Sur Google, trois avis de patients ont été rédigés depuis son déconventionnement. "Il faut beaucoup de courage pour se déconventionner. On rappelle à toutes fins utiles que le problème vient de l'assureur, donc la CPAM et non du médecin", relève l'un d'eux. "Médecin très compétent, vraiment à l'écoute. A pris le temps de m'examiner comme ça se faisait à l'époque des vrais médecins de famille. Alors oui ce médecin n'est plus conventionné mais cela ne retire en rien de ces compétences ! Combien de fois nous ressortons de chez le médecin avec une sensation de ne pas avoir été écouté et mal conseillé, d'avoir eu une consultation bâclée ! Je remercie le docteur Juniot pour son professionnalisme", encense une autre patiente.
Ces deux patients semblent avoir bien compris les arguments de leur médecin de famille, qui estime que "l'idéal" serait d'indexer le tarif de la consultation "à la durée réelle que consacre le médecin à son patient. En effet, un médecin qui voit un patient toutes les dix minutes tout au long de ses journées de travail gagne deux à trois fois ce que son confrère plus lent (ou plus consciencieux) peut espérer". "Aujourd’hui, le système est vicié", constate Christophe Juniot, qui voit "poindre à l'horizon une financiarisation de la santé, c'est-à-dire un abandon de notre système de soin aux grands groupes financiers (en particulier les fonds de pensions américains, canadiens, anglais et saoudiens), via une tentative de forfaitisation totale de nos revenus".

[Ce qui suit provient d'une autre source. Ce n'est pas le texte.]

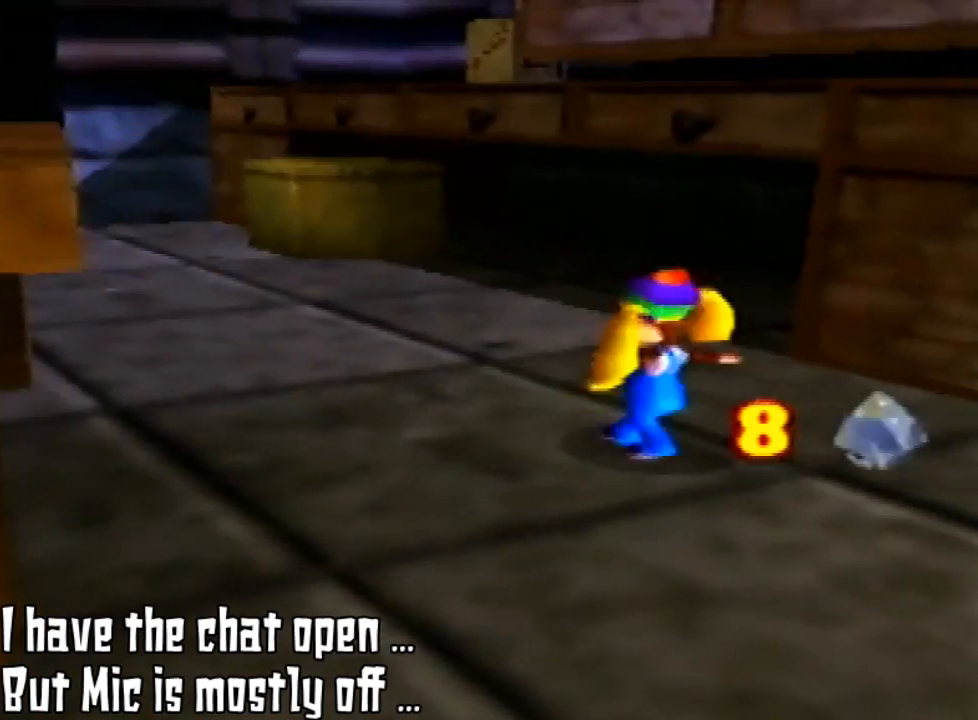
{"buttons": [], "left_stick": "up", "events": [[267, "left_stick", "up"]]}
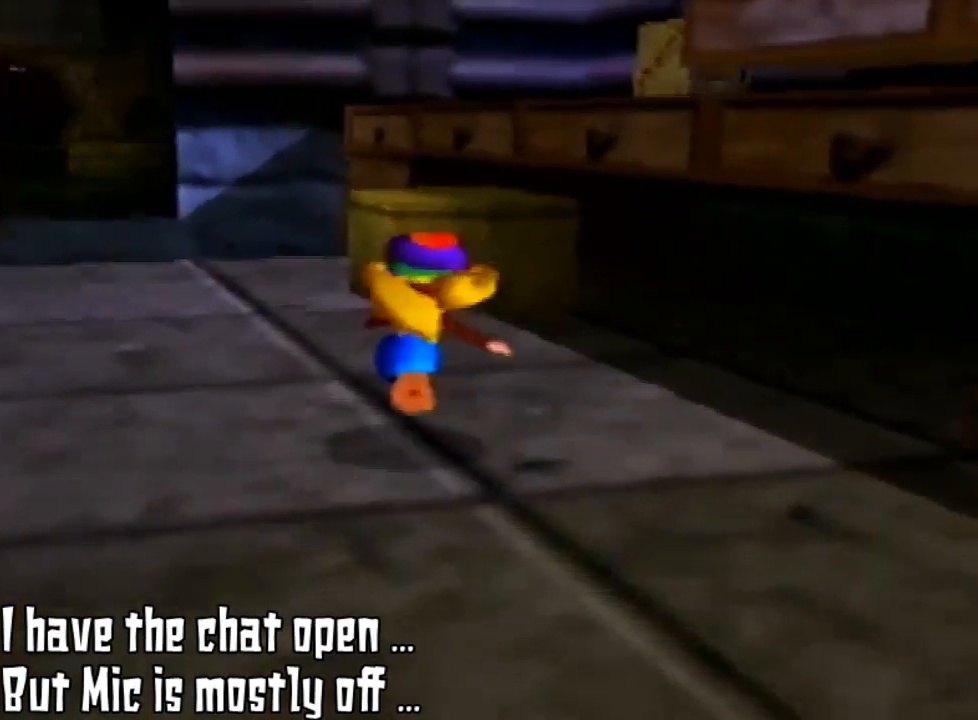
{"buttons": ["C_RIGHT"], "left_stick": "up-left", "events": [[333, "C_RIGHT", "down"], [333, "left_stick", "up-left"]]}
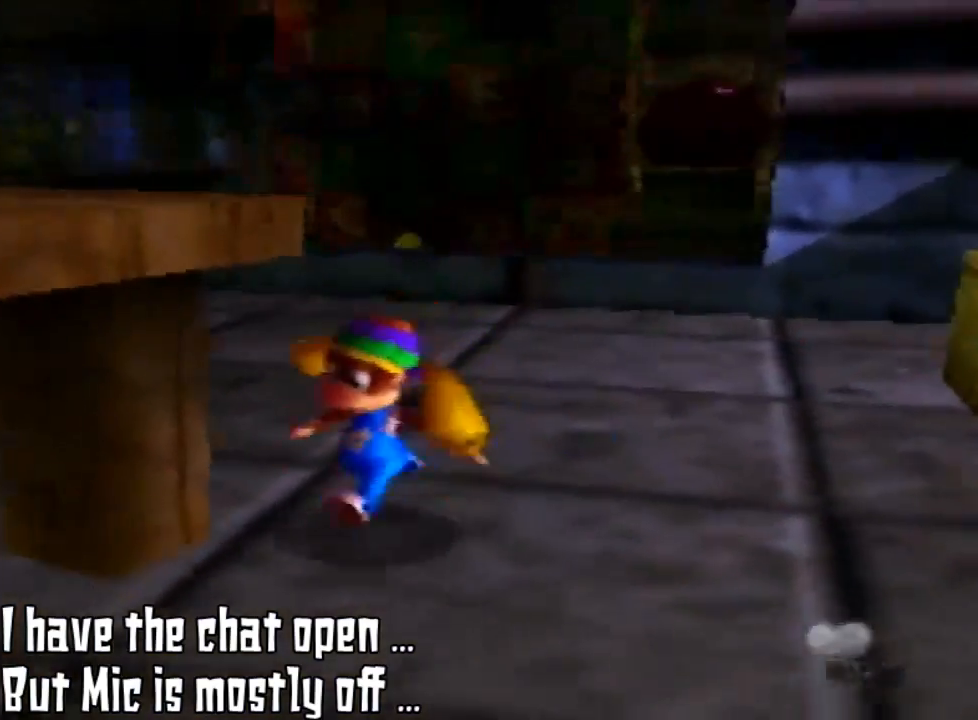
{"buttons": [], "left_stick": "down-left", "events": [[67, "C_RIGHT", "up"], [67, "left_stick", "left"], [200, "left_stick", "down-left"]]}
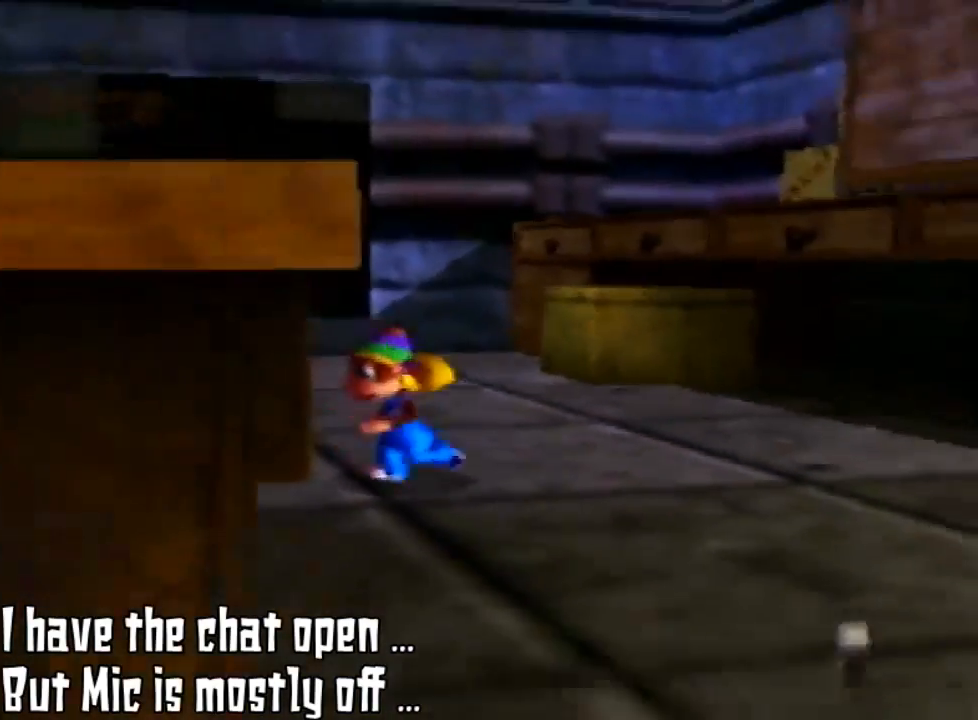
{"buttons": [], "left_stick": "down-right", "events": [[433, "left_stick", "down-right"]]}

"Qualité " des consultations
Des explications qui ne font pas mouche pour tout le monde. Sur Google comme au cabinet, tous n'acceptent pas de devoir payer plus sans être remboursés. "On ne peut plus dire que c’est un médecin mais seulement un businessman. Se déconventionner pour gagner plus d’argent sans se soucier que les patients ne soient plus remboursés, facturer les minutes passées au-delà de 15 minutes… Il est urgent de laisser la place à un vrai médecin généraliste avec la vocation d’accompagner les patients tout au long de leur vie", tacle une dernière patiente "Se déconventionner pour moi au 01/01/24 ne me permettra pas de gagner plus mais de préserver la "qualité" et la tranquillité de mes consultations face à la volonté du gouvernement de saboter notre métier", lui rétorque le généraliste sur Internet.
D'autant que pour le Dr Juniot, cette absence de remboursement ne repose sur aucune base légale. "Les patients de médecins déconventionnés ne sont remboursés qu'à hauteur de 61 centimes alors qu'ils cotisent tous de la même manière. A cotisations égales, chaque citoyen devrait être remboursé du même montant, qu'il consulte un médecin conventionné ou non. En Belgique tous les patients sont remboursés alors que 25% des médecins sont déconventionnés", constate le praticien qui admet par ailleurs que si le secteur 2 était ouvert à l'ensemble des généralistes [aujourd'hui seuls ceux ayant effectué un clinicat y sont éligibles, NDLR], il ne se serait "jamais déconventionné".
Faire confiance aux médecins
Christophe Juniot ne ferme d'ailleurs pas totalement la porte à la convention médicale. Il pourrait envisager de se reconventionner, "si plus de confiance était donnée aux médecins, notamment avec moins de contrôles", confie-t-il. "Quand on fait confiance aux médecins, tout se met en place", juge le praticien en citant l'exemple des centres de vaccination pendant la pandémie de Covid.
Car le Dr Juniot reste un médecin généraliste engagé. Maître de stage depuis 8 ans, il compte continuer à former des internes. "Je suis heureux que le département de médecine générale ait continué à me faire confiance. Ils sont au courant de ma décision", se félicite le praticien qui a réussi à convaincre deux internes de s'installer dans son désert médical pour la fin 2024.